The macrogroove dimensions of width and depth are typically larger than those of microgrooves. By way of example, macrogrooves 12 in the X-Y configuration shown in FIG. 1A typically have a width and depth of about 1 mm and microgrooves 14 typically have a width and depth that is about 250 .mu.m. As another example, microgrooves 22 in the spiral configuration as shown in FIG. 1B typically have a width that is between about 100 .mu.m and about 400 .mu.m and a depth that is about 250 .mu.m.
During a typical CMP process on the polishing pad surface of FIGS. 1A, slurry is introduced on the polishing pad surface via slurry injection holes that are in communication with a slurry reservoir. The "channel" shaped macrogooves facilitate slurry flow or distribution throughout the polishing pad surface. The rotating action of a substrate on the polishing pad picks-up some slurry from the macrogrooves and spills it on the microgrooves. As a result, a portion of slurry is dispersed between the polishing pad and substrate interface. A film on the substrate surface is removed by chemical and mechanical interaction with the slurry dispersed above microgroove.
After polishing on the same polishing pad over a period of time, however, the polishing pad suffers from "pad glazing." Pad glazing results when the particles eroded from the substrate surface along with the abrasives in the slurry tend to glaze or accumulate over the polishing pad. In order to remove this glaze, the polishing pad undergoes conditioning (hereinafter referred to as "pad conditioning") by a conditioning sub-assembly either every time after a substrate has been polished or simultaneously during substrate CMP.
A conditioning sub-assembly incorporated into the AvantGaard 676, for example, includes a conditioning arm having a conditioning surface with abrasive particles. During pad conditioning the conditioning arm forcibly sweeps back and forth across the polishing pad like a "windshield wiper blade" and a pneumatic cylinder applies a downward force on the conditioning arm such that the abrasive particles of the conditioning surface engage the polishing pad to remove the glaze and roughen up the polishing by introducing grooves or perforations on it.
Unfortunately, during the normal course of the polishing pad life, typically some areas of the polishing pad begin to erode (also known in the art as "pad erosion") or wear out due to the repeated abrasive action by the abrasive particles of the conditioning surface during conditioning and the repeated mechanical action of the substrate during CMP. In these worn out areas, the "channel" shape of the macrogrooves or microgrooves degrades sufficiently so that the macrogrooves are no longer effective in transporting slurry on the polishing pad surface.

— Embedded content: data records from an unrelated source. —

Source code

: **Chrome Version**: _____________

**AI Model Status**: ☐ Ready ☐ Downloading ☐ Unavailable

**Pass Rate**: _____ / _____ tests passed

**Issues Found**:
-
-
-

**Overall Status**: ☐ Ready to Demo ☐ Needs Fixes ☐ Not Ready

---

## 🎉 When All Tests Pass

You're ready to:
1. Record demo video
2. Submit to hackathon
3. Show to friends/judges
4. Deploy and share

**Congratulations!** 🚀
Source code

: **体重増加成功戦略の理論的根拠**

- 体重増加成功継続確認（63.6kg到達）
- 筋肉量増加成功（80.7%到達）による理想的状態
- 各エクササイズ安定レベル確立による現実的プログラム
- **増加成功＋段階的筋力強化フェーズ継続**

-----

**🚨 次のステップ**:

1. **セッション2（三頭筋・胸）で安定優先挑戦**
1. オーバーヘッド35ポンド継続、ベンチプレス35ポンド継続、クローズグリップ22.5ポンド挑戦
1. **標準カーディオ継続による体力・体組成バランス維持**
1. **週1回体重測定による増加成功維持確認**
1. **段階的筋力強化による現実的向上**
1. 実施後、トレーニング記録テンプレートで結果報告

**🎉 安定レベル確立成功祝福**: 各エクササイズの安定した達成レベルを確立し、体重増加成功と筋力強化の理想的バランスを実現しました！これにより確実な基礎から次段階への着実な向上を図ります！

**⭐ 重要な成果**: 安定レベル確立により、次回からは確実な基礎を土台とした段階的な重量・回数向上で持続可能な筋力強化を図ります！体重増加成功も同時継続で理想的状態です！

By way of example, in the AvantGaard 676, a center area of the polishing pad is relatively more worn out, e.g., the channel shape of the macrogrooves degrades to a greater extent in this area, than other areas of the polishing pad because the substrate contacts the center area of the polishing pad most of the time during CMP. As a result, there is nonuniform slurry flow on the polishing pad surface and the substrate surface suffers from a non-uniform film removal rate, which lowers the yield of the polished substrates.
What is therefore needed is an improved polishing pad design for effective slurry transport to produce a uniformly polished substrate surface.